## What the exercise asks
Copy nothing from the entries below except the lines from the one containing "TABLE 3 Effects of models on CO 2 content" through the one containing "Fig. 9 Super-resolution", and copy those exactly.

## Exercise data

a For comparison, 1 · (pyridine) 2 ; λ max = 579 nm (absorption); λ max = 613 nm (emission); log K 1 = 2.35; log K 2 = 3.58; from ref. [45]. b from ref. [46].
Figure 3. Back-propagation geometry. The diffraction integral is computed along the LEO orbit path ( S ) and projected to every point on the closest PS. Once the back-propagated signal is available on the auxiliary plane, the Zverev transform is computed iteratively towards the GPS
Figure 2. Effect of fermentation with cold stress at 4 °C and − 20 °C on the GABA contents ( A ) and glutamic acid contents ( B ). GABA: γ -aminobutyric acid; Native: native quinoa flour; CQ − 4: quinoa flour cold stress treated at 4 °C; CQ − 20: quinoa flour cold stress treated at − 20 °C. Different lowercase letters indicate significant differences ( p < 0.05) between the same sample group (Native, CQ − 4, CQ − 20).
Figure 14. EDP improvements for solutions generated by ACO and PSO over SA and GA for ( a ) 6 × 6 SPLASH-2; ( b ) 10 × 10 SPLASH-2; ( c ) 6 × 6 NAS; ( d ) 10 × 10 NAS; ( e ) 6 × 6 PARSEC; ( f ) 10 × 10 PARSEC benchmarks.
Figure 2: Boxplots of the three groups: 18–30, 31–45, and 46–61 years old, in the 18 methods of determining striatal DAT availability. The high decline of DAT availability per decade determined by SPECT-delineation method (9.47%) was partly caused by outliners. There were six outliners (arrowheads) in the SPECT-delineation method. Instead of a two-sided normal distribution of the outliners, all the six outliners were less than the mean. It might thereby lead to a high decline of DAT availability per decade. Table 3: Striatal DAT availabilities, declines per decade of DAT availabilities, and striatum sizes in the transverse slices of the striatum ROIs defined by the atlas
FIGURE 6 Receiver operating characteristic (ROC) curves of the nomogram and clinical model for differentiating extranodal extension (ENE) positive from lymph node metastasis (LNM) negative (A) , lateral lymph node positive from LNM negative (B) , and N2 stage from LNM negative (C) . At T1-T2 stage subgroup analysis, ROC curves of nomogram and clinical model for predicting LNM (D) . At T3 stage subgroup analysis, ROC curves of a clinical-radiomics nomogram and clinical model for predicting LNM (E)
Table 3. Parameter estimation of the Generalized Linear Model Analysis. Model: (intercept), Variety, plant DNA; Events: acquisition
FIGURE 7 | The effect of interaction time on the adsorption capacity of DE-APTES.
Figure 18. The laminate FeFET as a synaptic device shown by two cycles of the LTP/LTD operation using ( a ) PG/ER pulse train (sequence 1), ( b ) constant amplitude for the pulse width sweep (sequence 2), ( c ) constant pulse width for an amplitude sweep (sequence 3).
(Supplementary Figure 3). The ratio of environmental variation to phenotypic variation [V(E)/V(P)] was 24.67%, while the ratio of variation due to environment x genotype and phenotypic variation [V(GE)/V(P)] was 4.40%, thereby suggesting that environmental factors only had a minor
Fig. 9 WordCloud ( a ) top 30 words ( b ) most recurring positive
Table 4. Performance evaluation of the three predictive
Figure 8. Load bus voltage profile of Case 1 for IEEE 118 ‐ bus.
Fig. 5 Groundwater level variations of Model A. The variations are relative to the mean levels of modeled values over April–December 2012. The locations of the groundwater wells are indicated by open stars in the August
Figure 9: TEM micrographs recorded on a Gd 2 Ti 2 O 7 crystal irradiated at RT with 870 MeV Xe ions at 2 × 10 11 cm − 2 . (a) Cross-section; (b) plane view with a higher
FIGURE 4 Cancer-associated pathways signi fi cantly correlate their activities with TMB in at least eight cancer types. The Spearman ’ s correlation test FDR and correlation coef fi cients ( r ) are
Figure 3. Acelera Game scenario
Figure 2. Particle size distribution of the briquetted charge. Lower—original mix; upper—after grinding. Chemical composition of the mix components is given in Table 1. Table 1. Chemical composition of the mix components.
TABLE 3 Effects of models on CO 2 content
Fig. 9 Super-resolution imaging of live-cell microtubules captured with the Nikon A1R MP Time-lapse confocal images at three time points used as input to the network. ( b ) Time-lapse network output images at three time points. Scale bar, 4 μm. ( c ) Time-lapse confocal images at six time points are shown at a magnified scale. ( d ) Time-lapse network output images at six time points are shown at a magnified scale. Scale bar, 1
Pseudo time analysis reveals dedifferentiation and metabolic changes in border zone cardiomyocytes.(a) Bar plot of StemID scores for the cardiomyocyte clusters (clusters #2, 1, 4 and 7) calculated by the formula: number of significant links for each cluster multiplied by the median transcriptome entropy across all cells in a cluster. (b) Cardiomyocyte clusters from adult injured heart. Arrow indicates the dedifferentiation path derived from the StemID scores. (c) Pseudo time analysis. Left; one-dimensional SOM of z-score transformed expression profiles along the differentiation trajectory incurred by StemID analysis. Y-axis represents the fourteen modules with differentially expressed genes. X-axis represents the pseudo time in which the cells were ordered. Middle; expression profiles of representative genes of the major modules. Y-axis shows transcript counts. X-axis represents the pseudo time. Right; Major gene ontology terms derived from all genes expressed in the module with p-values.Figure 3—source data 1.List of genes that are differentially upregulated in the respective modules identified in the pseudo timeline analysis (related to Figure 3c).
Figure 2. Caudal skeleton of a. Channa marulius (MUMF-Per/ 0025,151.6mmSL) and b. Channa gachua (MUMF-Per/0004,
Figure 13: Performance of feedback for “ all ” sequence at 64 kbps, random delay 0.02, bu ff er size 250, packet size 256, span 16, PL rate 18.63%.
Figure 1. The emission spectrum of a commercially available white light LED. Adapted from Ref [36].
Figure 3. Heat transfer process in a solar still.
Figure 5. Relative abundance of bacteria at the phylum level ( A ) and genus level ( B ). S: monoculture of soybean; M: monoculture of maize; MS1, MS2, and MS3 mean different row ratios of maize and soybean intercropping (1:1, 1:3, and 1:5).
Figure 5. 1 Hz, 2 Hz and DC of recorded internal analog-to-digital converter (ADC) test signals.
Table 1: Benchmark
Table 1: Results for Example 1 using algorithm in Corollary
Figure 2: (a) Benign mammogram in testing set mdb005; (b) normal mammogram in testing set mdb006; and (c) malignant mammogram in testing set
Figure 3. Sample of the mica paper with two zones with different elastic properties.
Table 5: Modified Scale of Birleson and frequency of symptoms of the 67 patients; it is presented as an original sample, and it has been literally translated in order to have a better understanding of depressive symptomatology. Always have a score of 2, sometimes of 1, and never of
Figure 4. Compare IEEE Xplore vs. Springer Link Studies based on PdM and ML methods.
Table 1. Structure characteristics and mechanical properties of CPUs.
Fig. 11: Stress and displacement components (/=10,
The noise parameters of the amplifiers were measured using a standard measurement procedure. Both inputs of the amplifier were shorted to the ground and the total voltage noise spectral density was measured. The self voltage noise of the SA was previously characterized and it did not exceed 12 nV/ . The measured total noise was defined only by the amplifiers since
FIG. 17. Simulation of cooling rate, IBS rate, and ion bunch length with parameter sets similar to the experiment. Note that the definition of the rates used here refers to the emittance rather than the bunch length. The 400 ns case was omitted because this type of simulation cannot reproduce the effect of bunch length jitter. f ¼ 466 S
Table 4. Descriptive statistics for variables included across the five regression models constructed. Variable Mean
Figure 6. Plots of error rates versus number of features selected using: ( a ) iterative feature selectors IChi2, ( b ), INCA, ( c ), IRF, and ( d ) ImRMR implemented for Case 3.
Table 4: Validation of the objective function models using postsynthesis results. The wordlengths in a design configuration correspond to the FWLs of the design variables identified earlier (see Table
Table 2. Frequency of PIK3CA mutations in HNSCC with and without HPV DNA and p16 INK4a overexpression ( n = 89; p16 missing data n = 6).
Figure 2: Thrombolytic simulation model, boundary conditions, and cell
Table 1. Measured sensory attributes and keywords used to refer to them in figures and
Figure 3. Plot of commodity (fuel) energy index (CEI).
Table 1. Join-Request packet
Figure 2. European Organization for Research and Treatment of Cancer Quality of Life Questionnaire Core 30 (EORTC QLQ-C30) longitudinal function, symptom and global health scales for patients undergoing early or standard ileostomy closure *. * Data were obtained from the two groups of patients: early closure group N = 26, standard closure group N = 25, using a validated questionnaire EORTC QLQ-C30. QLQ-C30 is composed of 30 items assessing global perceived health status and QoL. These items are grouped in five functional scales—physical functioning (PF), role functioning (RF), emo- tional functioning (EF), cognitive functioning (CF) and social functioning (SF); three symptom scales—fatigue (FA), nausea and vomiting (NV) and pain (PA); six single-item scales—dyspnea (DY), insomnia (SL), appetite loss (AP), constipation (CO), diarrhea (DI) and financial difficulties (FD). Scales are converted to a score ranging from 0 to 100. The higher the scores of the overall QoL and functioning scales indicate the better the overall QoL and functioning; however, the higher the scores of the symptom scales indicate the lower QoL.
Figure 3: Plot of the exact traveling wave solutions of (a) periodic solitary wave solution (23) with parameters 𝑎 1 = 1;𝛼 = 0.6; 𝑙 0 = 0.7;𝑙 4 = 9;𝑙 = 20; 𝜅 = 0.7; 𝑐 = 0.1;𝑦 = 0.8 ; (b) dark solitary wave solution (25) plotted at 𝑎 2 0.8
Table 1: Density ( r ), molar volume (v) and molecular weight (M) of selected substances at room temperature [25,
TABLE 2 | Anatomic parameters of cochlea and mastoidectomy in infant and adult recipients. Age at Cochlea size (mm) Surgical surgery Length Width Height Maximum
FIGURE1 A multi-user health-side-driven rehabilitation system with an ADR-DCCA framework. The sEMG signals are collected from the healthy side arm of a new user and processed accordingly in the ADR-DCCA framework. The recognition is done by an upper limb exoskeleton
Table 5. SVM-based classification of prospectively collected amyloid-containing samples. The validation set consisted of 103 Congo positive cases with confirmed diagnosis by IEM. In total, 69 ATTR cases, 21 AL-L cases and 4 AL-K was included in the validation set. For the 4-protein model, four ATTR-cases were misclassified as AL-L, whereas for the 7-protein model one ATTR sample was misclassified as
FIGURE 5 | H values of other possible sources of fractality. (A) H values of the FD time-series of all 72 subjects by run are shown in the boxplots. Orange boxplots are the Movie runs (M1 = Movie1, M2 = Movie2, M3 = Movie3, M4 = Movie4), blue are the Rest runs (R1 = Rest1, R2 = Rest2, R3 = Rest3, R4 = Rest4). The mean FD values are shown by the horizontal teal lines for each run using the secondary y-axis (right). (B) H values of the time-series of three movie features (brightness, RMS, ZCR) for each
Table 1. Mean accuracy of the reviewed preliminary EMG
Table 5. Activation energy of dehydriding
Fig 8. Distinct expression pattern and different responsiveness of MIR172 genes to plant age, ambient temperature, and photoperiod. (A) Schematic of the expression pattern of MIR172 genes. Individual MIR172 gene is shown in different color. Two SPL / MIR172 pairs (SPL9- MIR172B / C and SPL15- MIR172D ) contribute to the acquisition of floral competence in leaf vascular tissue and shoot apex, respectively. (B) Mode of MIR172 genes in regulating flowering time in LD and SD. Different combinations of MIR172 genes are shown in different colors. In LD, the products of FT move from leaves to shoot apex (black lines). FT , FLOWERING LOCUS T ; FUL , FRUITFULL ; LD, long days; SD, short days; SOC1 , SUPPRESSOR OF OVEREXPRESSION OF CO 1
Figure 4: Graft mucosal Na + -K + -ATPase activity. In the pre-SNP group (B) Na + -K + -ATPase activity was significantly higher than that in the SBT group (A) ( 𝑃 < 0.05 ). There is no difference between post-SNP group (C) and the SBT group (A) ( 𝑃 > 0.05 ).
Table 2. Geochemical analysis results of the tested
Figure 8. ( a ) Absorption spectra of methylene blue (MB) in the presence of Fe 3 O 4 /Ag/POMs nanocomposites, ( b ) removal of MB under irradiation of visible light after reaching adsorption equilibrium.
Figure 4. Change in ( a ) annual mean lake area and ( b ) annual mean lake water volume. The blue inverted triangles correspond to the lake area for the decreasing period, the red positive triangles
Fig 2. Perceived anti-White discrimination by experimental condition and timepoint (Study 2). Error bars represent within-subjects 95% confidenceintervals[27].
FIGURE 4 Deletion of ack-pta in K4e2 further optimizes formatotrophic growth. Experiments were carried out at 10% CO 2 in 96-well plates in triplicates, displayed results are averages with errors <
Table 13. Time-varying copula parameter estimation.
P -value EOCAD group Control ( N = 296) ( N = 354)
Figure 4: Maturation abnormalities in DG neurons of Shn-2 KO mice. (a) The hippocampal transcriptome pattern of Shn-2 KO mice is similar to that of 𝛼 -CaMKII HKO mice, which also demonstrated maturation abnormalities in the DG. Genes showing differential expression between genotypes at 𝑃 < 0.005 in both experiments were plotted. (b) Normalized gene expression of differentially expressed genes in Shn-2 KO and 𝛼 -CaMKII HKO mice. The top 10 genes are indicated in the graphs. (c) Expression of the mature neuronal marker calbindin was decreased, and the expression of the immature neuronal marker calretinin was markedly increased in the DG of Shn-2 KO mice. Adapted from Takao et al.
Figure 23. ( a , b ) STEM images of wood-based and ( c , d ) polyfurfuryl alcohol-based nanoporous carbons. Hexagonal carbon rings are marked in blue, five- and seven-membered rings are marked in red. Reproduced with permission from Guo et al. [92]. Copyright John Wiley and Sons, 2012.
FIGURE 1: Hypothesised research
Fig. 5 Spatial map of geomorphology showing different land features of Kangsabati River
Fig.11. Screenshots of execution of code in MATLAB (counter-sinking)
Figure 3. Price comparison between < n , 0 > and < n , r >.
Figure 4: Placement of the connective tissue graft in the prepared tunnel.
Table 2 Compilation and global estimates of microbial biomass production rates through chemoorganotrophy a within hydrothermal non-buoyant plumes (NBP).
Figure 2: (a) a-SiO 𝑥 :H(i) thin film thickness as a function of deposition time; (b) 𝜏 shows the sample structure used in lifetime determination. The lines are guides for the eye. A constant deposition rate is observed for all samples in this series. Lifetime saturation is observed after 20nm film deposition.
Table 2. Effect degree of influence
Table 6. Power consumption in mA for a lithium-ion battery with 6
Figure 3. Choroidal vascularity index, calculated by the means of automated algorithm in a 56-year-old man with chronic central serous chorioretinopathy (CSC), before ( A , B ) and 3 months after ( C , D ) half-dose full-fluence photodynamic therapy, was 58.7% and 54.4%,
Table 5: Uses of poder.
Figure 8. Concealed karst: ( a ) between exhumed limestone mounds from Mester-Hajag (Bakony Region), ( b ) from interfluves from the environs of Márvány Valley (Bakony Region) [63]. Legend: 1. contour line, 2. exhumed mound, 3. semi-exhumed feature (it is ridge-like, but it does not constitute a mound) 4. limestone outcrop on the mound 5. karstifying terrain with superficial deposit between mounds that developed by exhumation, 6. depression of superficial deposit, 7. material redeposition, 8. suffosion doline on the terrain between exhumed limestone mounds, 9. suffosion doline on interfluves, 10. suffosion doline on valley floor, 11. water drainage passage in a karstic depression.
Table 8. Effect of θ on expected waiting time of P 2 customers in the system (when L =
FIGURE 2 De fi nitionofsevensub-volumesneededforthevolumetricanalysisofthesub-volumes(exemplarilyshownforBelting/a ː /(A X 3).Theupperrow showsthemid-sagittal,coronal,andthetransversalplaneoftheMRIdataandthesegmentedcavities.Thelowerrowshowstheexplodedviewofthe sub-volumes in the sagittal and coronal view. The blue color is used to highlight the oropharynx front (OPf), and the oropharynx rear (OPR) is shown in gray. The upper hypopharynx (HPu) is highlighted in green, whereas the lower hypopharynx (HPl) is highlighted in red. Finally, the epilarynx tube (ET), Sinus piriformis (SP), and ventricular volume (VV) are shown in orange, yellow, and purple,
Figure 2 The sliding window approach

## The answer
TABLE 3 Effects of models on CO 2 content
Fig. 9 Super-resolution imaging of live-cell microtubules captured with the Nikon A1R MP Time-lapse confocal images at three time points used as input to the network. ( b ) Time-lapse network output images at three time points. Scale bar, 4 μm. ( c ) Time-lapse confocal images at six time points are shown at a magnified scale. ( d ) Time-lapse network output images at six time points are shown at a magnified scale. Scale bar, 1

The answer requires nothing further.